Task goal: Return every line of the data below exactly, but do not include the images.

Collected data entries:
------------------------------------------------------------
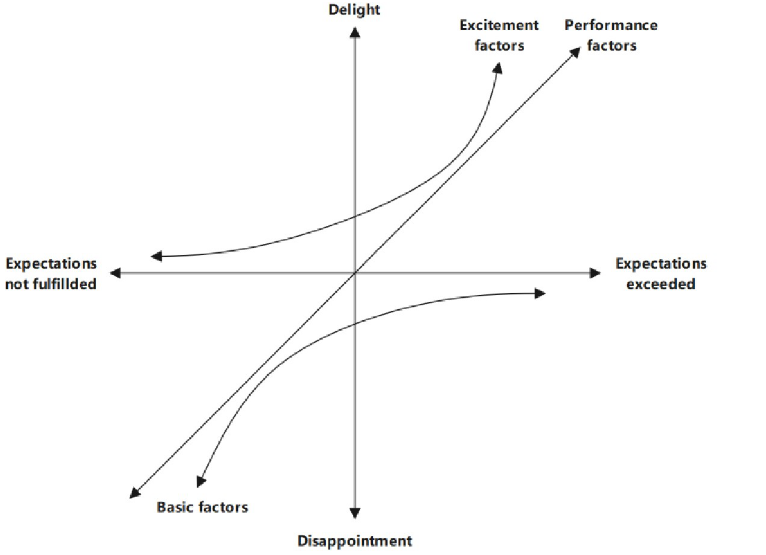
Fig 4. The three-factor theory of customer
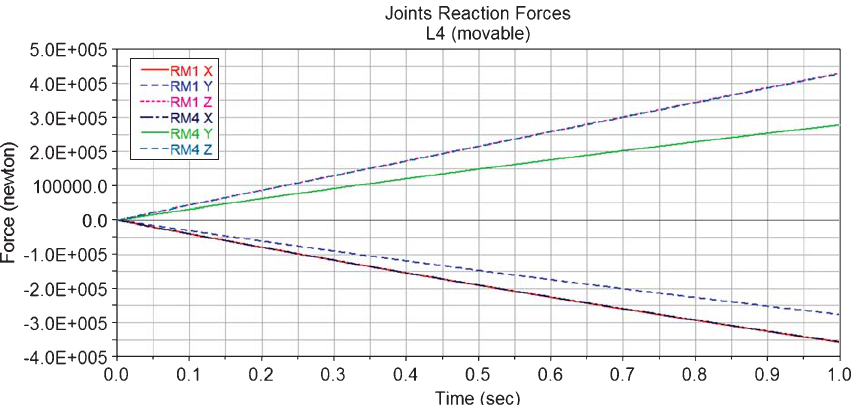
Fig. 15. Computed reaction forces at spherical joints that connects L4-A 4 , 1 and L4-A 4 , 4 .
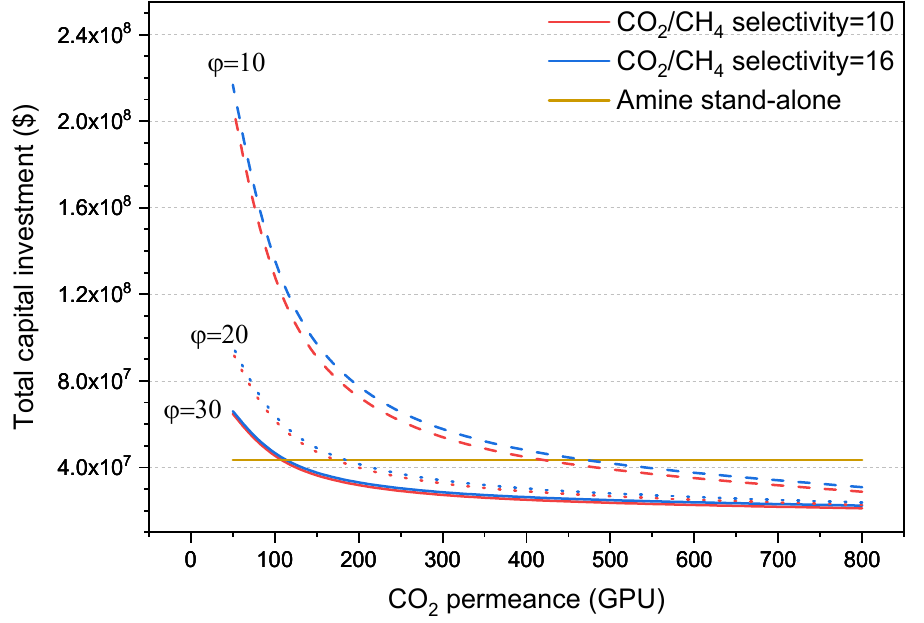
Figure 4. Effect of CO 2 permeance on the TCI of the hybrid process at CO 2 /CH 4 selectivity of 10 (red lines) and 16 (blue lines) and different pressure ratios of 10 (dash lines), 20 (dot lines), and 30 (solid lines). The cost is compared to the cost of the stand-alone amine process (horizontal dark yellow line).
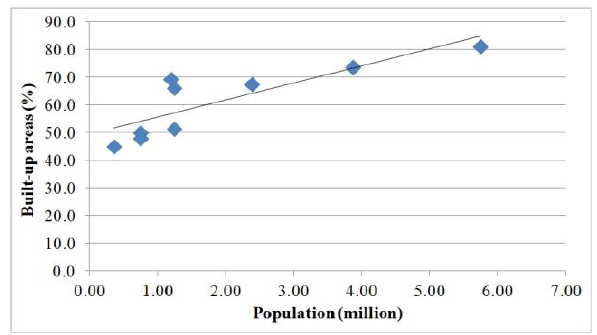
Figure 7. Relationship between the percentage of built-up areas and total employment for 2010 ( R 2 = 0.73)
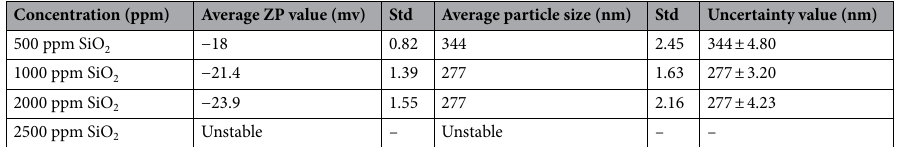
Table 14. ZP and DLS results of OLSHW with uncertainty in the presence of divalent ions with various NPs concentrations at pH = 8.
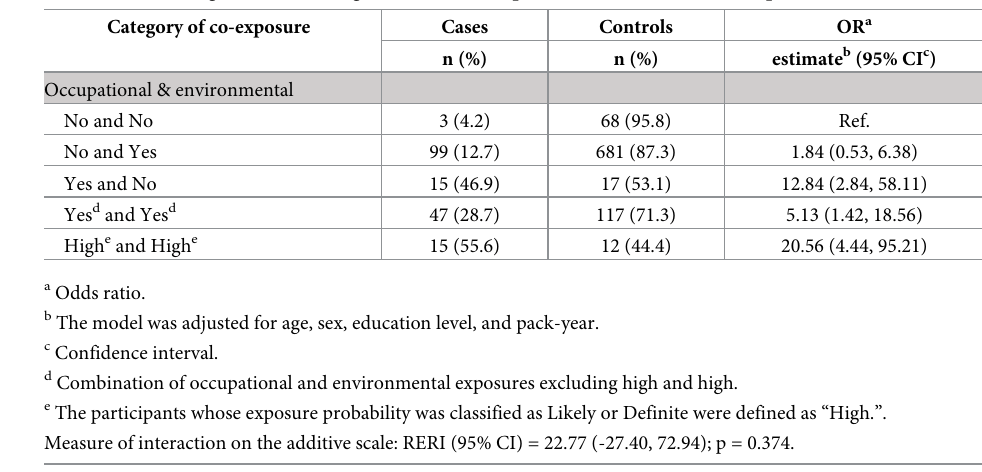
Table 5. Risk of lung cancer according to combined occupational and environmental exposure to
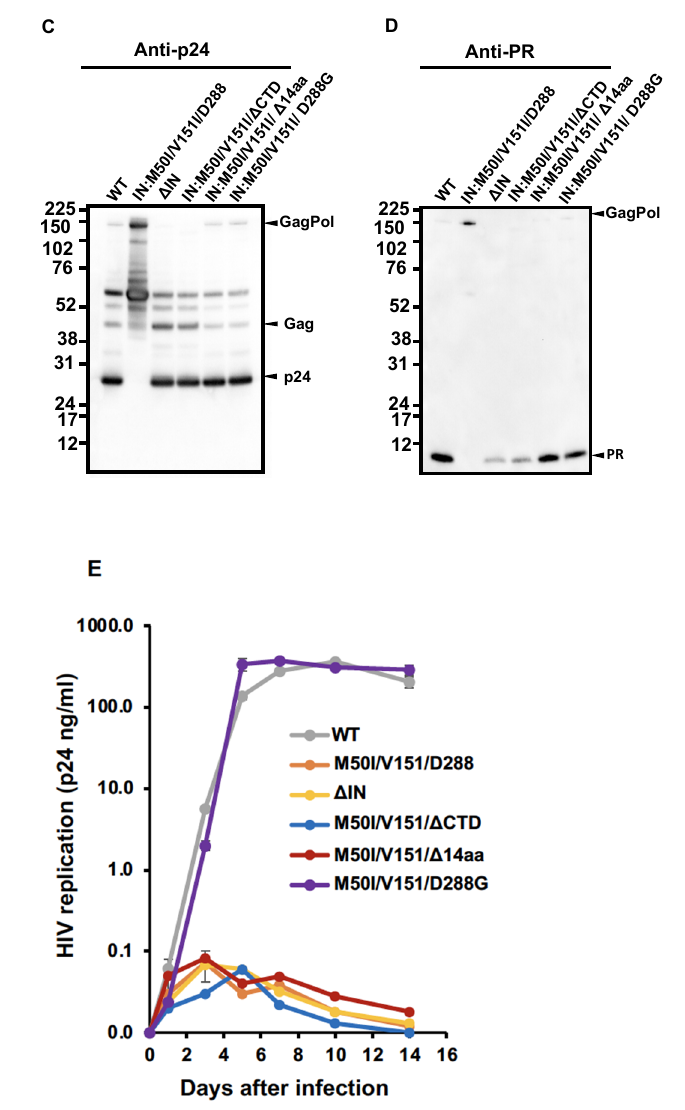
Figure 4. The C-terminal domain of IN regulates virus release and autoprocessing. ( A ) Diagrams indicate the structure of GagPol(WT) and variants. The numbers above the diagrams indicate codon position in IN. Each mutant was created by inverse PCR or site-directed mutagenesis, as described in the Materials and Methods (Section 2.3). MA: matrix protein; CA: capsid protein; NC: nucleocapsid protein; P: protease; RT: reverse transcriptase; RH: RNase H; IN: integrase; N: the N terminal domain of IN; CC: the catalytic core domain of IN; C: the C terminal domain of IN. ( B ) Each construct was transfected into HEK293T cells. Transfection supernatants derived from HEK293T cells were collected, and viral particles were pelleted as described in the Materials and Methods (Section 2.4) Each viral pellet was resuspended in 1/100 of the transfection supernatants in complete culture media. Viral concentration was determined by measuring the HIV p24 antigen by ELISA. Data indicate means ± SE (n = 5), and the statistical analysis was conducted using one-way ANOVA (Prism). ( C , D ) Virus particles are isolated as described in Materials and Methods (Section 2.4), and 1 µ g of viral lysates was subjected to WB. Gag and GagPol-cleaved products and PR were detected by monoclonal anti-p24 ( C ) and polyclonal anti-PR ( D ). ( E ) PHA-stimulated primary CD4(+)T cells from healthy donors were infected with 10 ng p24 amounts of HIV(WT) or variants containing mutations as described in Materials and Methods (Section 2.5). The infected cells were cultured for 14 days with a medium change every 3 to 4 days. HIV replication was monitored using a p24 antigen capture kit. Representative data from two independent assays are presented as means ± standard deviations (SD) (n = 3). *: p < 0.05, **: p < 0.01, ****: p < 0.0001, ns: not significant.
------------------------------------------------------------
Response to this task:
Fig 4. The three-factor theory of customer
Fig. 15. Computed reaction forces at spherical joints that connects L4-A 4 , 1 and L4-A 4 , 4 .
Figure 4. Effect of CO 2 permeance on the TCI of the hybrid process at CO 2 /CH 4 selectivity of 10 (red lines) and 16 (blue lines) and different pressure ratios of 10 (dash lines), 20 (dot lines), and 30 (solid lines). The cost is compared to the cost of the stand-alone amine process (horizontal dark yellow line).
Figure 7. Relationship between the percentage of built-up areas and total employment for 2010 ( R 2 = 0.73)
Table 14. ZP and DLS results of OLSHW with uncertainty in the presence of divalent ions with various NPs concentrations at pH = 8.
Table 5. Risk of lung cancer according to combined occupational and environmental exposure to
Figure 4. The C-terminal domain of IN regulates virus release and autoprocessing. ( A ) Diagrams indicate the structure of GagPol(WT) and variants. The numbers above the diagrams indicate codon position in IN. Each mutant was created by inverse PCR or site-directed mutagenesis, as described in the Materials and Methods (Section 2.3). MA: matrix protein; CA: capsid protein; NC: nucleocapsid protein; P: protease; RT: reverse transcriptase; RH: RNase H; IN: integrase; N: the N terminal domain of IN; CC: the catalytic core domain of IN; C: the C terminal domain of IN. ( B ) Each construct was transfected into HEK293T cells. Transfection supernatants derived from HEK293T cells were collected, and viral particles were pelleted as described in the Materials and Methods (Section 2.4) Each viral pellet was resuspended in 1/100 of the transfection supernatants in complete culture media. Viral concentration was determined by measuring the HIV p24 antigen by ELISA. Data indicate means ± SE (n = 5), and the statistical analysis was conducted using one-way ANOVA (Prism). ( C , D ) Virus particles are isolated as described in Materials and Methods (Section 2.4), and 1 µ g of viral lysates was subjected to WB. Gag and GagPol-cleaved products and PR were detected by monoclonal anti-p24 ( C ) and polyclonal anti-PR ( D ). ( E ) PHA-stimulated primary CD4(+)T cells from healthy donors were infected with 10 ng p24 amounts of HIV(WT) or variants containing mutations as described in Materials and Methods (Section 2.5). The infected cells were cultured for 14 days with a medium change every 3 to 4 days. HIV replication was monitored using a p24 antigen capture kit. Representative data from two independent assays are presented as means ± standard deviations (SD) (n = 3). *: p < 0.05, **: p < 0.01, ****: p < 0.0001, ns: not significant.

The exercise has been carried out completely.